It's Like Riding a Bike… Or Not…

Posted by Jenni on October 29th, 2009 · Filed Under: Posts

I’m pretty sure I’ve mentioned it before, but earlier this year, I decided I was going to do a triathlon. I was super excited except for two things. I didn’t swim and I hadn’t really ridden a bike since middle school.

But not to worry, I thought. I would take a swimming class (which I ended up doing with @ballstrap and @gloriakt — and it was AWESOME + I can swim better than I have ever swam before in my life) and then sign up for a triathlon class to learn how to ride a bike again.

So I bought a bike, and decided that day to give it a whirl in the driveway.

Thinking I was a badass (which I have learned time and time again that I’m not*… so I don’t understand why I keep thinking I am), I bought the clip-in shoes. For those of you who don’t ride – your shoe attaches to the pedal. After falling three or four times because I couldn’t get my feet out from the pedals (nor keep my balance), screaming my head off with Justin looking aghast, I finally figured it out… kinda. I don’t know where the saying “it’s just like riding a bike…” came from, it’s total CRAP. Riding a bike as an adult is soooo not the same as riding a bike as a kid. You know the names of bones that can be broken, you’ve had friends who have broken those bones by this point in your life — you are AWARE of the fact that you aren’t invincible.

I didn’t end up doing the triathlon, which sort of pisses me off. I’m not a quitter and I’d rather suck at something and at least complete it rather than commit to something only to back out — regardless of the reason (oh which I did have a good reason, but neither here nor there… I was a quitter). But 2010 — look out. I’m going to figure out how to ride my bike without falling off (and being scared the entire hour I’m on it) and then I’m going to run three miles AND swim a half a mile. So take that, bike. You’re going to be my B***h. And, um, anyone, please feel free to help me figure out how to ride my bike without the fear of falling :)

 

*So, not to take away from the bicycle story, but there was this one moment of badass #fail I totally have to share. About four years ago, Justin and I decided to get roller blades and get fit blading around the neighborhood. As a child (remember, I’m thinking I’m still an incredible 12-year-old fearless kid here), I remember doing spins in the air, jumping over crap, all sorts of stuff in my roller blades. And I thought I could do it again.

So as I’m flying in the air, staring at the really blue sky — there was this two-second moment where I came to the conclusion that I’m old. Not super old. Just too old to be doing this. And then I slammed my back against the road. Oh, did I mention that my badass self thought “I would be fine” and didn’t buy a helmet? As my head hit the concrete, it was luckily kept safe by the alligator hair clip I used to pull my hair back.

I started laughing uncontrollably (this whole ordeal still cracks me up), while Justin thought I suffered a concussion or something and I lost my marbles. But I got up, and not being the quitter, kept skating, even though my whole body felt like it had been run over by a car.

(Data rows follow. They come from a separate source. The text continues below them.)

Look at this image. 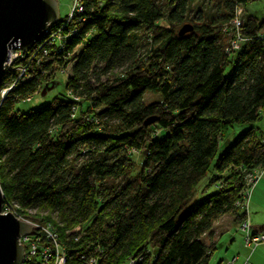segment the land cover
I'll use <instances>...</instances> for the list:
<instances>
[{
  "label": "trees",
  "instance_id": "1",
  "mask_svg": "<svg viewBox=\"0 0 264 264\" xmlns=\"http://www.w3.org/2000/svg\"><path fill=\"white\" fill-rule=\"evenodd\" d=\"M248 1L80 0L63 51L24 55L15 65L26 78L4 72L0 92L14 86L0 97L3 198L20 216L44 215L67 264H86L78 253L94 264H209L215 246L202 237L215 221L247 219L243 173L264 168L252 127L264 119V20L232 24ZM195 3L210 16L187 19ZM58 75L60 95L17 109ZM146 93L157 99L145 104ZM209 173L215 192L188 205Z\"/></svg>",
  "mask_w": 264,
  "mask_h": 264
},
{
  "label": "built area",
  "instance_id": "2",
  "mask_svg": "<svg viewBox=\"0 0 264 264\" xmlns=\"http://www.w3.org/2000/svg\"><path fill=\"white\" fill-rule=\"evenodd\" d=\"M81 12V3L80 0H73L72 6L69 10L67 18L64 20L57 21L54 25H49L46 31L44 32L43 38L40 42L36 43L29 51L23 52L19 48H14L9 50L7 61L5 62V71L17 72L19 73L18 78H26V67L25 66H16V61L23 60L24 55L30 53V59L36 57V55L41 54L46 56L49 53V50L57 52L58 50L63 51L62 43L63 41L72 34L73 30L69 28V23L75 19L76 16H79ZM234 27L237 28L239 25V20L232 22ZM69 30V31H66ZM66 32V33H65ZM242 42L240 36H236L228 47V50L236 51L239 48V44ZM14 86V85H13ZM13 86L6 88L0 92L1 100L5 97V94L10 91ZM29 97L26 99V102L29 101ZM254 179L250 183L249 187L254 184ZM249 190L244 194V202L241 205L243 210L246 211V204L248 200ZM2 214H12L16 220L24 222L29 225L31 232L19 238L18 242L23 248V259L20 264H67V254L64 251L61 241L58 239L57 232L52 229L49 223L38 222L35 220H30L24 216L18 215L13 209L12 205L8 202H3L2 205ZM236 230L243 236V245L247 248H252L258 246V244H264V234L257 235L252 237L249 232L248 221L245 218L243 222L237 225ZM79 259L86 262V264H94V259L90 258L85 260L86 257L82 254H79ZM128 264H133L132 261H129ZM225 264H233L232 261ZM242 264H248V259L245 260Z\"/></svg>",
  "mask_w": 264,
  "mask_h": 264
},
{
  "label": "water",
  "instance_id": "3",
  "mask_svg": "<svg viewBox=\"0 0 264 264\" xmlns=\"http://www.w3.org/2000/svg\"><path fill=\"white\" fill-rule=\"evenodd\" d=\"M58 21L56 4L53 0H0V89L4 78L5 62L9 50L29 51L43 38L49 25ZM188 25H183L178 36L190 32ZM57 83L44 86L39 95L45 96ZM153 119L144 122L150 125ZM4 202L0 187V264H20L23 248L18 240L28 235L29 225L20 222L10 213L2 214Z\"/></svg>",
  "mask_w": 264,
  "mask_h": 264
},
{
  "label": "rangeland",
  "instance_id": "4",
  "mask_svg": "<svg viewBox=\"0 0 264 264\" xmlns=\"http://www.w3.org/2000/svg\"><path fill=\"white\" fill-rule=\"evenodd\" d=\"M53 1L56 4L57 16L59 17V20L62 21L65 18H67L69 10L72 6L73 0H53ZM213 3L214 2H211L208 5V7L213 5ZM204 5L205 4H203V6H199V3H195L191 5V7H189L188 9L189 12L187 15V19L192 20L193 18H195L196 16L195 9L202 10L204 12L203 13L204 16L208 14L206 18L210 16L211 13H209V10L204 9ZM238 8H239L237 11L238 20L240 18L243 19L248 16L256 18L258 22H261L264 20V0H251V1H248L242 8L241 7H238ZM159 24L163 26L166 25L164 21H159ZM180 27H177L175 31H177ZM229 73H230V67L225 69L224 76H228ZM54 79L56 80L57 83H59V85L49 90V92H47L45 96L32 95L30 97V100L27 101L26 103H18L17 109H19L22 113H27L28 111H31V110H38V108L46 105L51 98H53L56 95H60V92L62 93V85H63L62 82L65 80V76L64 75L54 76ZM156 99H157V96L151 93L150 94L146 93L144 94L142 101L145 104H148L151 101H154ZM85 107H86V104L83 103L82 109ZM249 127L250 126L248 125L233 126L231 131L228 132L225 138L221 141L219 148L222 145L225 146L226 142L230 141L231 138L234 136V134H240L242 133L243 130ZM252 127H255L258 130H260L262 134L264 135V119H261L259 122L253 124ZM131 158L134 160L135 164H139L142 159L140 158V156H137L135 154L132 155ZM225 174L227 175L228 173H224V175ZM243 176H244L243 182L248 187L250 183L252 182V180L254 179V177L251 174H244V173H243ZM207 185L208 186L210 185V173L208 176L205 177V179L199 182L194 192L192 193L191 197H189L188 199V205H192L194 203L200 202L201 199H204L205 197H208L213 192H215L216 189L213 186L208 187ZM245 204L247 203L245 202ZM246 215H247V212H246ZM26 218L41 222V220L44 218V215L31 211L30 213H26ZM230 218H232V215L228 213L220 217L218 219L220 221V228L214 227L213 233L223 234V231H228V232L233 231L231 230L232 226H231ZM228 227L230 228L228 229ZM236 228H237V225H236ZM236 228L234 230V233H236L237 235L234 237L233 241L231 242L232 245L230 247L229 246L227 247L226 243H223L224 240L221 241L217 239L219 234L217 236L215 234L212 236L213 238L212 242L213 241L215 242L216 249H215V253H213V257L210 260L209 264H214L215 262L217 263L219 262V260L221 261L219 264H225L230 261H232L233 264H242L241 261L244 262L247 259V257H248L249 264H264V244H258V246L256 247L246 249L244 245L242 244L243 236L236 230ZM202 240L205 244H208L209 243L208 235L202 237ZM234 258H236V262Z\"/></svg>",
  "mask_w": 264,
  "mask_h": 264
},
{
  "label": "crops",
  "instance_id": "5",
  "mask_svg": "<svg viewBox=\"0 0 264 264\" xmlns=\"http://www.w3.org/2000/svg\"><path fill=\"white\" fill-rule=\"evenodd\" d=\"M58 19H59V17H58ZM255 131H256L255 132L256 135L260 134L261 136H264L262 134V132L259 131L258 129ZM252 176L254 177L255 182L250 188V191H249V194L247 197L248 200H247L245 210L247 212L246 217H247V221H249L250 227H252L253 230H256V228L258 226L264 225V168L256 170L252 174ZM218 221L219 220L217 219L216 222L212 225L211 232L209 235V243L213 244L214 246H216V245H215L214 241L212 242V240H213L212 236L214 234L217 236L219 233H213V228L214 227L220 228V221L219 222ZM230 222H231V226H232L231 230H233V231H229V232L223 231V234H219V236L217 238L218 240H221V241L224 240L223 243H226L227 247L228 246L230 247L232 245L231 242L233 241L234 237L237 235L236 233H234L236 222L233 221V217L230 218ZM229 228L230 227H228V229ZM222 229H224V228H222ZM214 253H215V251H214ZM234 259L236 262V258H234ZM247 259H248V257H247ZM220 262L221 261L219 260V262H217V263L219 264ZM241 262H243V261H241ZM217 263L215 262L214 264H217Z\"/></svg>",
  "mask_w": 264,
  "mask_h": 264
}]
</instances>
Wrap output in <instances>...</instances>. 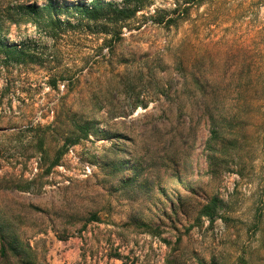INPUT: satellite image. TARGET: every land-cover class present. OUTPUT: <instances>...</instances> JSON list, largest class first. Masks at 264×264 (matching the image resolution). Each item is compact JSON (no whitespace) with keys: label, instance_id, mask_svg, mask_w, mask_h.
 Wrapping results in <instances>:
<instances>
[{"label":"rangeland","instance_id":"obj_1","mask_svg":"<svg viewBox=\"0 0 264 264\" xmlns=\"http://www.w3.org/2000/svg\"><path fill=\"white\" fill-rule=\"evenodd\" d=\"M50 1L93 0H0V37L26 51L0 59V236L30 264H264V0L111 44L62 9L53 30L7 22Z\"/></svg>","mask_w":264,"mask_h":264},{"label":"trees","instance_id":"obj_2","mask_svg":"<svg viewBox=\"0 0 264 264\" xmlns=\"http://www.w3.org/2000/svg\"><path fill=\"white\" fill-rule=\"evenodd\" d=\"M152 1L122 0L121 3H105L100 0H93L90 4H70L63 7L52 1L43 6H38L36 3H16L17 13H8L6 18L9 23L19 24L23 20V22L35 24L37 27L38 23L44 21L53 30L62 25V23L70 24L71 22L70 20H61L56 16L57 12L55 11H60L61 9L71 11L74 12L72 17L78 22L83 20L100 22V32L106 36L110 35L105 37V44H111L120 37L123 27H129L134 22H139L138 26H140L142 21L148 20L154 24H163L165 26L176 25L187 20L191 9L195 6H200L206 0H174V6L170 10L157 8L149 15H146L145 12L140 15L137 14L151 5ZM46 11L48 13H45ZM38 14H41L40 18H38ZM1 22L2 19H0V26ZM3 39V37H0V59L4 57L3 61L7 62L9 56L16 55L15 57L17 58L25 56L26 51L22 46L18 48L11 47L6 45ZM66 76L64 72L55 73L52 75L53 78L51 77V84L53 86L57 85L60 80L66 79ZM255 81L257 83V78H251V83ZM214 208L213 203H208L200 209L199 214L212 218L215 214ZM24 251L16 240L3 235L0 236V264H30L23 255L25 254Z\"/></svg>","mask_w":264,"mask_h":264}]
</instances>
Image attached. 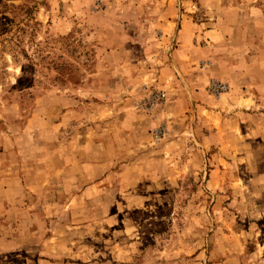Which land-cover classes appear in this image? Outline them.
Wrapping results in <instances>:
<instances>
[{
    "label": "rangeland",
    "instance_id": "obj_1",
    "mask_svg": "<svg viewBox=\"0 0 264 264\" xmlns=\"http://www.w3.org/2000/svg\"><path fill=\"white\" fill-rule=\"evenodd\" d=\"M0 264H264V0H0Z\"/></svg>",
    "mask_w": 264,
    "mask_h": 264
}]
</instances>
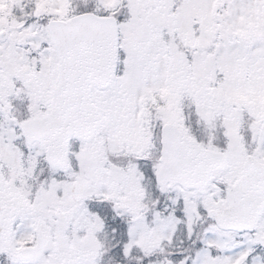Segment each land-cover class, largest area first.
Masks as SVG:
<instances>
[{
	"label": "snow or ice",
	"instance_id": "obj_1",
	"mask_svg": "<svg viewBox=\"0 0 264 264\" xmlns=\"http://www.w3.org/2000/svg\"><path fill=\"white\" fill-rule=\"evenodd\" d=\"M0 264H264V0H0Z\"/></svg>",
	"mask_w": 264,
	"mask_h": 264
}]
</instances>
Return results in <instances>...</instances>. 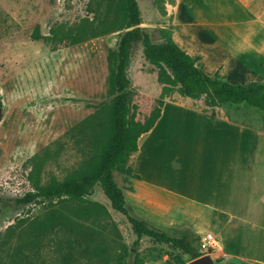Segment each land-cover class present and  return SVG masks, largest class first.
Wrapping results in <instances>:
<instances>
[{"label": "rangeland", "instance_id": "obj_1", "mask_svg": "<svg viewBox=\"0 0 264 264\" xmlns=\"http://www.w3.org/2000/svg\"><path fill=\"white\" fill-rule=\"evenodd\" d=\"M173 2L137 0L139 26L154 43L162 40L160 28L174 27ZM121 15L119 0H0V200L47 184L52 178L62 180L86 159L85 136L98 119L105 122L112 98L107 55L122 31L115 21ZM177 20L186 40H217L223 49L238 51L236 0H180ZM202 44L200 47H206ZM157 72L138 44L128 67L131 113L136 120L149 114L160 94ZM165 99L204 107L203 97L193 99L173 92ZM221 106L231 110L234 105ZM248 114L264 131V112L250 107ZM114 178L121 187L130 186L124 174L115 172ZM87 198L105 206L110 214L107 221L60 219L92 232L94 238L99 231L110 264L119 242L128 247L129 262L135 253L145 258L142 264H180L172 262L177 257L186 260L166 243L148 237L137 240L125 216L111 207L99 185ZM20 209L4 207L0 213V264H98L80 255L77 247L68 249L63 229L40 231L49 207L41 203ZM170 228L177 234L189 227ZM215 249L206 253L214 264H222Z\"/></svg>", "mask_w": 264, "mask_h": 264}, {"label": "crops", "instance_id": "obj_2", "mask_svg": "<svg viewBox=\"0 0 264 264\" xmlns=\"http://www.w3.org/2000/svg\"><path fill=\"white\" fill-rule=\"evenodd\" d=\"M179 1L171 4L172 37L200 56L205 73L218 71L233 84L264 85V0H236L238 51L180 35ZM231 105L216 107L212 118L200 104L165 99L131 155L137 176L122 189L140 217L165 228L211 232L222 264H264V131L248 114L252 106Z\"/></svg>", "mask_w": 264, "mask_h": 264}, {"label": "trees", "instance_id": "obj_3", "mask_svg": "<svg viewBox=\"0 0 264 264\" xmlns=\"http://www.w3.org/2000/svg\"><path fill=\"white\" fill-rule=\"evenodd\" d=\"M121 17L116 47L107 55L108 93L112 95L106 109L105 122L98 119L86 134L88 146L85 160L62 180L52 178L47 184L36 185L32 190L0 200V213L4 207L28 210L37 204L49 207V217L40 222V231L60 229L66 233L68 249L78 248L83 257L93 258L98 264H110L109 255L100 244V235L94 238L92 232H83L75 224L63 218L91 219L93 222L106 220L110 214L99 202L87 197L99 185L111 207L125 216L137 240L148 237L158 243H166L178 249L186 260L175 258L172 262H189L205 252L200 248V235L190 228H182L177 234L138 216L127 203L122 187L114 178L115 172L126 179L136 177L129 159L138 150V138L147 132L161 113L164 99L177 92L183 97H203V111L210 117L216 116V107L222 104H240L256 107L264 112V85L260 82L233 84L216 71L208 75L200 67V56L188 54L172 37L168 28H160L162 40L154 43L149 33L139 26L141 23L137 0H119ZM94 35V34H92ZM140 44L145 59L156 65L158 81L162 84L155 105L142 120L134 119L131 113L132 92L128 67L136 46ZM131 187V186H129ZM106 223V222H105ZM84 225H82V229ZM92 231H94L91 228ZM39 231V232H40ZM130 251L119 242L112 264H142L145 258L135 253L128 261ZM170 263V262H169Z\"/></svg>", "mask_w": 264, "mask_h": 264}, {"label": "built area", "instance_id": "obj_4", "mask_svg": "<svg viewBox=\"0 0 264 264\" xmlns=\"http://www.w3.org/2000/svg\"><path fill=\"white\" fill-rule=\"evenodd\" d=\"M217 246V239L211 232H205L200 236V248L203 252H208L209 249H213Z\"/></svg>", "mask_w": 264, "mask_h": 264}, {"label": "water", "instance_id": "obj_5", "mask_svg": "<svg viewBox=\"0 0 264 264\" xmlns=\"http://www.w3.org/2000/svg\"><path fill=\"white\" fill-rule=\"evenodd\" d=\"M188 264H214V262L210 254L206 253L197 258L190 260Z\"/></svg>", "mask_w": 264, "mask_h": 264}]
</instances>
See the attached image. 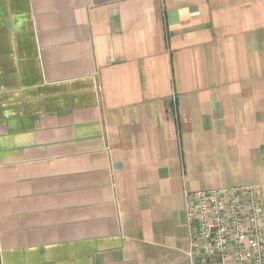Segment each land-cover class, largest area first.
<instances>
[{
  "label": "crops",
  "instance_id": "crops-1",
  "mask_svg": "<svg viewBox=\"0 0 264 264\" xmlns=\"http://www.w3.org/2000/svg\"><path fill=\"white\" fill-rule=\"evenodd\" d=\"M249 184L264 0H0V264H218L186 193Z\"/></svg>",
  "mask_w": 264,
  "mask_h": 264
},
{
  "label": "built area",
  "instance_id": "built-area-1",
  "mask_svg": "<svg viewBox=\"0 0 264 264\" xmlns=\"http://www.w3.org/2000/svg\"><path fill=\"white\" fill-rule=\"evenodd\" d=\"M186 214L193 262L264 264V208L258 185L187 192Z\"/></svg>",
  "mask_w": 264,
  "mask_h": 264
}]
</instances>
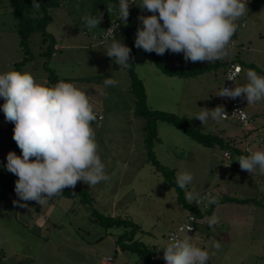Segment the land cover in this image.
I'll return each instance as SVG.
<instances>
[{"label": "rangeland", "instance_id": "1", "mask_svg": "<svg viewBox=\"0 0 264 264\" xmlns=\"http://www.w3.org/2000/svg\"><path fill=\"white\" fill-rule=\"evenodd\" d=\"M249 2H246L244 16L236 22L239 26L244 21L235 32L240 45L235 51L244 68L236 78V86L247 83L249 69L264 76V4L253 9ZM140 3L141 0H135L129 9V16L138 28L143 26L139 16L152 15L141 9ZM89 15H93L90 0H65L63 5L54 8L46 30L53 35L58 47L54 45L50 58L46 59L42 51L47 41L42 40L41 32H32L27 40L31 58L20 64L19 71L31 73L42 84H46L49 72L53 71L56 76L67 77L70 83L85 90L94 112L104 115L103 120L98 122L96 119L91 126L109 179L93 187L82 181L78 184L90 191L93 197L91 206L97 211L128 217L137 223L140 229L134 238L154 247L155 257L166 264L162 248L168 242L169 232L184 219L188 209L176 201L174 188L147 162L143 119L133 113L134 97L129 87L128 70L105 53L113 39L126 45L127 36L116 31L103 38L106 26L102 23L88 31L82 18ZM19 41L8 0H0V73L15 69V64L26 56ZM225 59L193 63L185 61L183 53L166 51L161 60L170 68L216 62V65L192 76L169 75L157 67L150 55L138 48L134 70L142 81L146 104L151 108L185 117L203 132L233 140L243 152L246 147L253 152L264 151V100L248 105L246 97L241 96L246 113L256 115L258 121L257 129L247 132L233 121L222 119L216 122L209 118L206 124H202L194 117L202 111L201 108L218 106ZM110 77L118 83L106 88L103 81ZM3 103L0 98V147L6 143L7 121L2 111ZM156 134L159 139L152 145L156 159L173 168L175 175L187 171L194 177L187 189H183L187 201L188 192L193 190L199 195L200 191H208V197L218 199L227 196L256 199L244 203L224 201L218 203L210 214L195 219L191 241L209 251L207 262L264 264V175L258 170L253 174L242 170L235 156L223 157L226 149L218 145L206 147L165 121L158 122ZM208 197L202 198L207 204ZM51 199L55 206L47 217L42 215V210L49 200L41 205L35 201H21L15 191L8 193L0 204V251L5 255L4 259L0 258V264H100V259L107 255L113 257V264H140L135 252L115 244L116 236L125 230L124 227L107 229L93 222L89 217V204L81 202L78 197L59 194ZM21 204H27V207H21ZM213 216L217 223L210 227ZM37 221L40 223L39 232L35 229ZM214 241H219L222 247L211 255L215 251Z\"/></svg>", "mask_w": 264, "mask_h": 264}, {"label": "clouds", "instance_id": "2", "mask_svg": "<svg viewBox=\"0 0 264 264\" xmlns=\"http://www.w3.org/2000/svg\"><path fill=\"white\" fill-rule=\"evenodd\" d=\"M132 3L135 0L131 3L120 0L119 19L125 24ZM138 6L152 15L138 17L143 26L137 29L135 46L157 55L166 51L183 53L185 61L195 63L228 56L229 45L238 27L236 22L244 16L247 3L245 0H141ZM40 7L39 0H32L35 11ZM101 20V13L82 18L88 31L98 27ZM115 29L110 27L106 31L114 33ZM130 52L129 47L113 39L105 53L119 66L127 67ZM239 71L237 68L236 72ZM234 78L230 74L227 79L234 81ZM246 80L243 86H223L218 96L235 99L244 95L248 105L264 100V76L249 69ZM117 83L112 77L103 81L106 88L115 87ZM0 98L4 100L2 111L6 121L14 124L13 140L22 153L18 156L9 152L6 164L7 170L18 177L15 192L21 201H35L42 205L63 193L65 188H75L78 182L93 187L109 179L91 126L97 117L85 90L64 81L48 86L38 82L29 72L13 69L0 73ZM201 109L194 117L202 124H206L209 118L220 122L227 117L223 106ZM237 113L243 118V110L232 114ZM249 152V155L236 159L240 168L250 174L258 170L264 175V151ZM193 180L190 172L176 174V186L181 189H187ZM187 198L192 203H200L199 194L194 190L188 192ZM208 202L218 204L219 200L209 196ZM20 206L27 207V204ZM216 223L213 216L209 226ZM190 230L188 227L187 233ZM221 247L219 241H214L215 251L211 255ZM162 249L166 264H207L210 258L209 251L192 243L188 234L183 238L170 236Z\"/></svg>", "mask_w": 264, "mask_h": 264}, {"label": "trees", "instance_id": "3", "mask_svg": "<svg viewBox=\"0 0 264 264\" xmlns=\"http://www.w3.org/2000/svg\"><path fill=\"white\" fill-rule=\"evenodd\" d=\"M64 2L65 0H39L41 5L40 10L35 11L32 8V0H8L12 15L16 20V31L20 37L19 45L26 53L23 60L15 64V70L19 71L20 64L31 58L27 40L30 34L34 31L41 32L42 40L47 41L42 54L46 57V59L50 58L56 41L53 35L46 30V25L51 21V11L61 4L63 5ZM119 3L120 0H90V9L93 15H98L99 13L102 14L101 23L104 24V26L110 22L117 21L118 28L115 32H124L128 38L126 46L131 49V52L129 65L125 68L128 70V76L130 79L129 87L134 97L133 113L143 119V141L146 151V160L152 166L153 171L161 175L174 188L176 201L187 208L188 213H193L199 218L204 217L205 215L210 214L217 204L208 203L206 207L202 208L195 206L194 202L192 203L187 201L184 197L183 189L176 186L175 170L160 163V161H158L154 156L152 145L154 140L159 139L156 134V126L158 122L165 121L179 128L188 137L206 147L218 145L220 148H224L226 149L225 151L230 153V158L233 155L235 156V159H237L240 156H247V154L239 149L233 140H225L218 134L212 132H203L198 128L193 127L185 117L165 110L151 108L146 104V94L144 92L142 81L134 70L136 51L138 50L135 46L138 27L137 24L132 21L130 16H128L126 24L120 21ZM249 3L253 9H257L264 4V0H250ZM109 8L111 9L110 11H108ZM142 51L152 57L157 67L162 72L169 75L192 76L209 69L212 65H216V62H214L200 64L193 67L170 68L163 64L161 55H157L155 52H146L143 49ZM237 55L238 54H236L235 60L242 66V62ZM45 67L48 69L47 66ZM254 67L257 68L255 65ZM96 78V80L101 81L100 77ZM59 81L71 82L69 78L58 77L53 73V71H50L47 76L46 85L52 86ZM13 129L14 124L7 121L5 126L6 143L4 146L0 147V204L5 201L8 193H13L15 191V182L18 179L17 176L10 173L6 168L7 154L9 152H15L18 156L22 154L16 142L13 140ZM236 162L239 163L238 161ZM61 194L71 198L78 197L81 202L88 203L90 206L89 217L93 222L99 223L107 229L113 226L124 227L125 230L116 236L115 244L121 249L135 252L138 255L140 264H163L155 257L154 247L146 245L140 240L134 238L135 232L140 229V226L133 220L128 217L107 215L94 209L91 206V202L93 200L92 194L86 188H82L78 183L75 188H65ZM218 200L219 203L224 201H236L243 203L256 201L255 197L234 196H227ZM207 264L209 263L207 262Z\"/></svg>", "mask_w": 264, "mask_h": 264}, {"label": "built area", "instance_id": "4", "mask_svg": "<svg viewBox=\"0 0 264 264\" xmlns=\"http://www.w3.org/2000/svg\"><path fill=\"white\" fill-rule=\"evenodd\" d=\"M250 0H245V2H249ZM129 2L131 3V0H129ZM132 4L129 5V9L131 7ZM116 25H118L117 21H113L110 22L109 24L106 25V28L104 30L103 33V38H108L110 37L113 33H109L106 30L109 29L110 27H113L114 29L118 28V26L116 27ZM244 25V21L242 20L239 23V26H243ZM238 26V27H239ZM237 27V29H238ZM115 29V30H116ZM240 48V45L237 43L236 39H235V34L232 37V41L229 45V54L225 59V63H224V70H223V83L221 85L220 91H222L223 86L224 87H228V88H234L235 87V81L237 76L241 73V65L235 60L236 57V51L235 49ZM239 68L240 71L237 73L236 69ZM230 74H233L235 76L234 81L228 80V76ZM219 91V93H220ZM218 93V94H219ZM217 105L218 106H223L225 112L227 113V117L224 118V120L227 121H233L236 122L237 124H239L241 126V128L243 130H245L246 132L249 131L251 129V122L249 119L248 114L246 113L245 109L243 108V105L241 103L240 97H237L235 99H231L228 97H220L217 96ZM239 110H243L244 112V116L243 118H241V116L239 115V113L237 114H232L233 112L239 111ZM98 122L102 119V115L95 113ZM245 153L247 155L250 154L248 147L245 148ZM223 157L225 159H230V153L228 151H224L223 152ZM263 183H264V177H263ZM209 193L208 191H200V195H199V200L200 203L199 204H195V206L197 207H206L207 206V202L203 201L204 198L208 197ZM204 197V198H203ZM203 198V199H202ZM197 217L193 214V213H188L184 219L182 221H180L176 227L171 230L167 236V239L169 240L170 236L172 235H177L180 238H183V235L188 234L189 236H192L193 231H194V221ZM191 227V230L187 233V228ZM184 229L183 231H181L180 229ZM113 257L110 255L104 256L100 259V264H113Z\"/></svg>", "mask_w": 264, "mask_h": 264}, {"label": "crops", "instance_id": "5", "mask_svg": "<svg viewBox=\"0 0 264 264\" xmlns=\"http://www.w3.org/2000/svg\"><path fill=\"white\" fill-rule=\"evenodd\" d=\"M55 46H57L58 47V44L56 43L55 44ZM57 47H55V48H57ZM241 47H243L242 45H241ZM254 64V63H253ZM252 66V65H251ZM242 67V69H241V73L238 75V76H240L241 74H242V72H243V66H241ZM253 67H254V65H253ZM240 100H242L241 99V97H240ZM242 103V102H241ZM243 105V104H242ZM99 114V113H98ZM102 115V119L101 120H103L104 119V115L103 114H101ZM249 116V115H248ZM249 119H250V122H251V129H257V123H258V121H257V119H256V115H250L249 116ZM54 206H55V202L52 200V199H50L48 202H47V204H46V207L42 210V215H44V216H49L51 213H52V211H53V209H54ZM216 207V206H215ZM214 207V208H215ZM39 220V219H38ZM40 221V220H39ZM39 221H37V223L35 224V229L39 232V230H40V223H39ZM0 258L1 259H4L5 258V255H4V253L2 252V251H0Z\"/></svg>", "mask_w": 264, "mask_h": 264}]
</instances>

You may think the story is over (as it is, this post script is already getting way too long), but I forgot to mention another detail — I forgot how to use roller blade brakes. In fact, as a kid I would just do this side-move thingy to stop. So, adult Jenni thought it would be a good idea to just walk into the grass when I wanted to stop.

Which worked twice, until this car was coming and I had to hop out of the way… and completely missed the grass, hitting the concrete and then sliding across it with my bare thigh.

Oh, because I think I forgot to mention this part of the story — along with the no helmet, I was also wearing shorts.

And to make my mortification complete, my neighbors saw the whole thing, the person driving the car stopped and was laughing their butts off, and I needed Justin’s help getting back to the house.

And then had to take the next day off because I was in so much pain.

To be honest, I don’t really know what this has to do with @fatroll, it’s really just a funny exercise story. But I think I do have a point. YOU ARE NOT 12 ANYMORE.

Whatever stuff you were capable of at a young age, you are no longer really able to do well now. We want to be able to hit a baseball as far as we did in middle school/high school, run as fast as we did when we were eight and our parents were chasing us — but we can’t. It’s sad really.

Try it for yourself — do the monkey bars at a playground sometime. I did. My hands hurt for days, and I couldn’t even get to the third bar. Or try doing a cartwheel — or a one-handed cartwheel. Your inner thighs will be hurting for days if you’re able to pull off even one.

Blame hormones, added weight at the top of your body (thanks, boobs), whatever. It just stinks. Life was so much better when you had no responsibility, but I think that topic is for another post (and probably on my personal blog. Haha).